For a simultaneously radial head dislocation and radial shaft fracture, we can perform a closed manipulation to reduce the radial head first, if not succeed, the open reduction and internal fixation of fracture and the radial head would be the next [3, 7,8,9, 14]. But for a delayed dislocation of the radial head, the more time passed, the more complicated it became, for the space between the radius and ulna begins to fill up with organizing hematoma and fibrosis even after a few days of delay [6]. Jagdeep Singh et al. successfully performed the manual reduction under anesthesia four days after the first operation [13]. But Linzel et al. had to excise the radial head about two months after the fixation of the radial shaft for a non-anatomical reduction of the butterfly fragment that may include the origin of the interosseous membrane [6]. Hiroshi Yamazaki et al. performed the radial osteotomy at the malunion site and repair the annular ligament 6 months after the injury because of an angular deformity of the radial shaft [12]. As for our case, we achieved a good reduction of the butterfly fragment and the alignment, we presumed that the patient may had a dislocation of the radial head but relocated spontaneously preoperatively or at least the annular ligament was disrupted. At the same time, this patient had a BMI index of 36, and we could not sure that he can maintain the forearm in supination with an adjustable brace, which could also influence the repair of the interosseous membrane. After we noticed the dislocation, we tried to close reduce the radial head under fluoroscopy, but this could not be achieved for it had been past for one month, and the patient refused to pursue additional treatment. If accepted, the open reduction of the proximal radioulnar joint, and repair of the annular ligament would be necessary. To avoid this, early diagnosis and treatment are needed. We should carefully examine the proximal radioulnar joint both preoperative and intraoperative, and the magnetic resonance imaging of elbow may be required preoperatively.
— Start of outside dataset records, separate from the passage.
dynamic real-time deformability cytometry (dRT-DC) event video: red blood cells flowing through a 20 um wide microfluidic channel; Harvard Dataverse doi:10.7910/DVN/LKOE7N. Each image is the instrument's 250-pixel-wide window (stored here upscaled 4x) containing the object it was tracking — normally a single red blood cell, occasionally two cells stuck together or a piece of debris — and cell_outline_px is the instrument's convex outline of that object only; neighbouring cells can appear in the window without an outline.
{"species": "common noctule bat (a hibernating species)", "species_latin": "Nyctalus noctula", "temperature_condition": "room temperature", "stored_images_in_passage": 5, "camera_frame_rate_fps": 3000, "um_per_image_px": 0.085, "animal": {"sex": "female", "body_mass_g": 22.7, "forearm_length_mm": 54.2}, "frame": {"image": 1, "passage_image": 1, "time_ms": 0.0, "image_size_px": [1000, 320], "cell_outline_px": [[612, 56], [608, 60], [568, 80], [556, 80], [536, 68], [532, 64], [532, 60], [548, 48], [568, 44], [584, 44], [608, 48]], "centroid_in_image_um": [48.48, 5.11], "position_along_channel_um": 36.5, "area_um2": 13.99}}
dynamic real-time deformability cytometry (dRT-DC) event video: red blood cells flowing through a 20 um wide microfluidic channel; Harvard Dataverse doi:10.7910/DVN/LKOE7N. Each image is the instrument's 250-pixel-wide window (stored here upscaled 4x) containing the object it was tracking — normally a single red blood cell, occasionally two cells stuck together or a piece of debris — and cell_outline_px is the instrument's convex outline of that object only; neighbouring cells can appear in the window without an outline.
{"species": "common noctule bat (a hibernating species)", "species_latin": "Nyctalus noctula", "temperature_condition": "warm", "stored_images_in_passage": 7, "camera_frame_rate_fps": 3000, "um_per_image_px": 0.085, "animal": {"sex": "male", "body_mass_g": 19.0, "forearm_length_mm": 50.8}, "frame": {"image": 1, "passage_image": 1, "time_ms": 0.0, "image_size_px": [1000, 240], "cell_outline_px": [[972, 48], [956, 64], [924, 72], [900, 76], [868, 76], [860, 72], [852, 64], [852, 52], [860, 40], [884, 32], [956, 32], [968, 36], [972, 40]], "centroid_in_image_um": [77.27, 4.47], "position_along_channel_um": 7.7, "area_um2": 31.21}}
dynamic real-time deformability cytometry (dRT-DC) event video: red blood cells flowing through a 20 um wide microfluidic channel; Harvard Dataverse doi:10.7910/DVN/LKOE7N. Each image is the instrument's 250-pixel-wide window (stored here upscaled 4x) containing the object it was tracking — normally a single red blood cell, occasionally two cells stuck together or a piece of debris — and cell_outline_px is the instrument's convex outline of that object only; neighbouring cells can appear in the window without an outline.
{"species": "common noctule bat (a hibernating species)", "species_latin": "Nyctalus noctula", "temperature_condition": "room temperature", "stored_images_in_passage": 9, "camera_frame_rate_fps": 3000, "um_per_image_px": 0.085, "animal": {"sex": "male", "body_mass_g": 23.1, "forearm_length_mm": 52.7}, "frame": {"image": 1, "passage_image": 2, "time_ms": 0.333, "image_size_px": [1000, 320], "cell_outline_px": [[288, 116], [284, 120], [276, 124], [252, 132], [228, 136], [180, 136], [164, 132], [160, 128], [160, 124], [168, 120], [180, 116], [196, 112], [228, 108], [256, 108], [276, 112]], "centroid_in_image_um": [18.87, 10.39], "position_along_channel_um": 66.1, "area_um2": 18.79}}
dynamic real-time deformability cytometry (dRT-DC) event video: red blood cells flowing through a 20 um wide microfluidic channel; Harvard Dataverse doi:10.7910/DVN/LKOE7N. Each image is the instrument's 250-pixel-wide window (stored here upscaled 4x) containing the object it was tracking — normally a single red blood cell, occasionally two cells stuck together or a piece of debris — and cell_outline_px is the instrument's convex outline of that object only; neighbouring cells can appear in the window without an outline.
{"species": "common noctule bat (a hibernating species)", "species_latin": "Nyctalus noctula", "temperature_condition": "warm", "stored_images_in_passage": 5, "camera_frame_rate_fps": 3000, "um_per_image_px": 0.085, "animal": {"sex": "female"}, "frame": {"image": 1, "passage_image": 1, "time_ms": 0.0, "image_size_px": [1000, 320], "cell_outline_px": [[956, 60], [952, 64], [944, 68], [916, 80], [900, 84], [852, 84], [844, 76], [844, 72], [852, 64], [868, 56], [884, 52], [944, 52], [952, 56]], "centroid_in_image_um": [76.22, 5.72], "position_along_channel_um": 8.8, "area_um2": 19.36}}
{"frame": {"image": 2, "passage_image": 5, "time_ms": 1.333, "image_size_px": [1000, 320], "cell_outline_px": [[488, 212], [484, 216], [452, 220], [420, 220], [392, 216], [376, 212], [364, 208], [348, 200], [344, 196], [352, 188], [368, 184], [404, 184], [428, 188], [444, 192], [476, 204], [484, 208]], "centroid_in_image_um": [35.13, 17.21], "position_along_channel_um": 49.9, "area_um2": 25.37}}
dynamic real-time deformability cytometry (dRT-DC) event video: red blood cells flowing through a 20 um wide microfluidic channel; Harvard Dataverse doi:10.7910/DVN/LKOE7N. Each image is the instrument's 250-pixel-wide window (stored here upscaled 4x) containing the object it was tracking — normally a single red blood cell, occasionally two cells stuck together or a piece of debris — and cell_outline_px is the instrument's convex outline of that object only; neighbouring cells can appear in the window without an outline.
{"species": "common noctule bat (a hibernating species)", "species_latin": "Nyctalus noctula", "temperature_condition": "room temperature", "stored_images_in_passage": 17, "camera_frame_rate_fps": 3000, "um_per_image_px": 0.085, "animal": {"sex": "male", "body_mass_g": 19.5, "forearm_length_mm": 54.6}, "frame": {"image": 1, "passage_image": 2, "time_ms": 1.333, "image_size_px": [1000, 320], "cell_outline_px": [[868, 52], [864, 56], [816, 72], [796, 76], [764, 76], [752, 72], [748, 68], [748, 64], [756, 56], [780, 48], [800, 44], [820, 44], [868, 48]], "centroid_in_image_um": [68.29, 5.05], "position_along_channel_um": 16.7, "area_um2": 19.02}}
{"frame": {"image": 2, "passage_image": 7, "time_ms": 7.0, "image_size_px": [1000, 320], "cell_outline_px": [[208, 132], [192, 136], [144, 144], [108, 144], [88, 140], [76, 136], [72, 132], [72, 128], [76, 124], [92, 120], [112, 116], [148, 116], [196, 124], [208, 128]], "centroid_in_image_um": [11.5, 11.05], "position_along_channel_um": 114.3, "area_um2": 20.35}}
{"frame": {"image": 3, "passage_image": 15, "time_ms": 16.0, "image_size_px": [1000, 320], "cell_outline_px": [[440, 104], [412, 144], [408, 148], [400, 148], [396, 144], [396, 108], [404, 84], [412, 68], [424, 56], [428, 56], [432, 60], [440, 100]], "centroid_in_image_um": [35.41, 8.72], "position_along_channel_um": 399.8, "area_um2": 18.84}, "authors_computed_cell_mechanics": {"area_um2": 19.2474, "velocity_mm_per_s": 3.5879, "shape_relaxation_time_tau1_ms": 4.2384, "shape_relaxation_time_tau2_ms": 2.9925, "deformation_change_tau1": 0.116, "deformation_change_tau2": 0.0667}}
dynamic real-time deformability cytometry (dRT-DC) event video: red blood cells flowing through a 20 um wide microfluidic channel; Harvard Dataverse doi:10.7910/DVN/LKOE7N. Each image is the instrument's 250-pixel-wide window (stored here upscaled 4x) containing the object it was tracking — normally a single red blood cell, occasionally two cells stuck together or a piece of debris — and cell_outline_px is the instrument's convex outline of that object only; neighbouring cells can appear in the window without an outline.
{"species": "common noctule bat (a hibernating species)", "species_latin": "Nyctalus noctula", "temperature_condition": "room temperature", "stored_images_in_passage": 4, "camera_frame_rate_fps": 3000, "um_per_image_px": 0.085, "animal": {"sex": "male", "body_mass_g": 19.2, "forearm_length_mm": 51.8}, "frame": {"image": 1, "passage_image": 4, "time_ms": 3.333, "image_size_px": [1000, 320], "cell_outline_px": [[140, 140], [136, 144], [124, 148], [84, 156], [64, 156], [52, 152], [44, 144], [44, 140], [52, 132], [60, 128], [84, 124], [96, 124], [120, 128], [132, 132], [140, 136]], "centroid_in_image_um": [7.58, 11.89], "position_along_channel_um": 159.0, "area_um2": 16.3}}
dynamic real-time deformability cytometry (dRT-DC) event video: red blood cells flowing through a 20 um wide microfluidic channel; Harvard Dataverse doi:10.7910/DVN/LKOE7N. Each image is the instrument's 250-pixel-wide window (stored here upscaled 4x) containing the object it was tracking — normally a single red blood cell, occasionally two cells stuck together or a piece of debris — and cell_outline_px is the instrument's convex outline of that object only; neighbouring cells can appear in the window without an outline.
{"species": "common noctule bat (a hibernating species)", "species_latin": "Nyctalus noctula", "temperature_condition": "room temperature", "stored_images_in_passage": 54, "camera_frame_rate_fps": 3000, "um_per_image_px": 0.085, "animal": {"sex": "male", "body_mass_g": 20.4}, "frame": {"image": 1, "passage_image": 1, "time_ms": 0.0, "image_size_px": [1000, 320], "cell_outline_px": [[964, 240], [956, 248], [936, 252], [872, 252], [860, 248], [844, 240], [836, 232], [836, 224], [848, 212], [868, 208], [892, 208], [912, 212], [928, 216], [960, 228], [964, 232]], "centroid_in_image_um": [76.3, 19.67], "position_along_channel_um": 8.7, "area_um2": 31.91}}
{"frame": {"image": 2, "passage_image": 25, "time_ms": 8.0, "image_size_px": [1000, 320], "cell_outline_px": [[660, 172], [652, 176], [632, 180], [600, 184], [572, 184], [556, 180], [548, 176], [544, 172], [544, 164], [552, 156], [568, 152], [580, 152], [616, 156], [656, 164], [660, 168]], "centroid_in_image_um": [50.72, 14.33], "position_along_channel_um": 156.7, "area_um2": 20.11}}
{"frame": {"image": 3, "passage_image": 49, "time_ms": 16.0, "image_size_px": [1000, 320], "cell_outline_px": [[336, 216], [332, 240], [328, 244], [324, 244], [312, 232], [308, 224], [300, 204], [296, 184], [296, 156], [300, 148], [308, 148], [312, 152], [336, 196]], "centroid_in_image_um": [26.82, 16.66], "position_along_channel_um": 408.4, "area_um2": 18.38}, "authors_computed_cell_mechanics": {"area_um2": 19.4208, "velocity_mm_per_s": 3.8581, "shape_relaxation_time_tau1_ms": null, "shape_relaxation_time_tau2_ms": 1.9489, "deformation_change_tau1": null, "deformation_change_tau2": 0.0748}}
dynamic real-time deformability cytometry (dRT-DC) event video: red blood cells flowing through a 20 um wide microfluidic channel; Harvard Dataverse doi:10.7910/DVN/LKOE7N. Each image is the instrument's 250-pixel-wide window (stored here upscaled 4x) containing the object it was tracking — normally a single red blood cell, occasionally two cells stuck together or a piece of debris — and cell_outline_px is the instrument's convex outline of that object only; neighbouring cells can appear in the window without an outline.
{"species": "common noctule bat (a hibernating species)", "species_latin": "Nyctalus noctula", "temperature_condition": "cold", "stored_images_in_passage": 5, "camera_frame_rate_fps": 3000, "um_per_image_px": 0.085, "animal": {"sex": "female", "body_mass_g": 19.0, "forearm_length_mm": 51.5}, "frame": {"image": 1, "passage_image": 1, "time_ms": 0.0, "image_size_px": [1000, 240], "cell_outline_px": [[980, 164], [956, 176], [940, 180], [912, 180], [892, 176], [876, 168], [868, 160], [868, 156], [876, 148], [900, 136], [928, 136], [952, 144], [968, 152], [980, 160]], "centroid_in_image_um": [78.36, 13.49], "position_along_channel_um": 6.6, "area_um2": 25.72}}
To sum up, fracture of the radial shaft is a common injury, but we also need to pay attention to the proximal radioulnar joint, particularly when the fracture occurs in the midshaft to the proximal third of the radial shaft and with a butterfly fragment. The early recognition and appropriate treatment, including good reduction of the butterfly fragment and the alignment, would achieve good results. However, a delayed radial head dislocation would be much more difficult to manage and results in poor clinical outcome.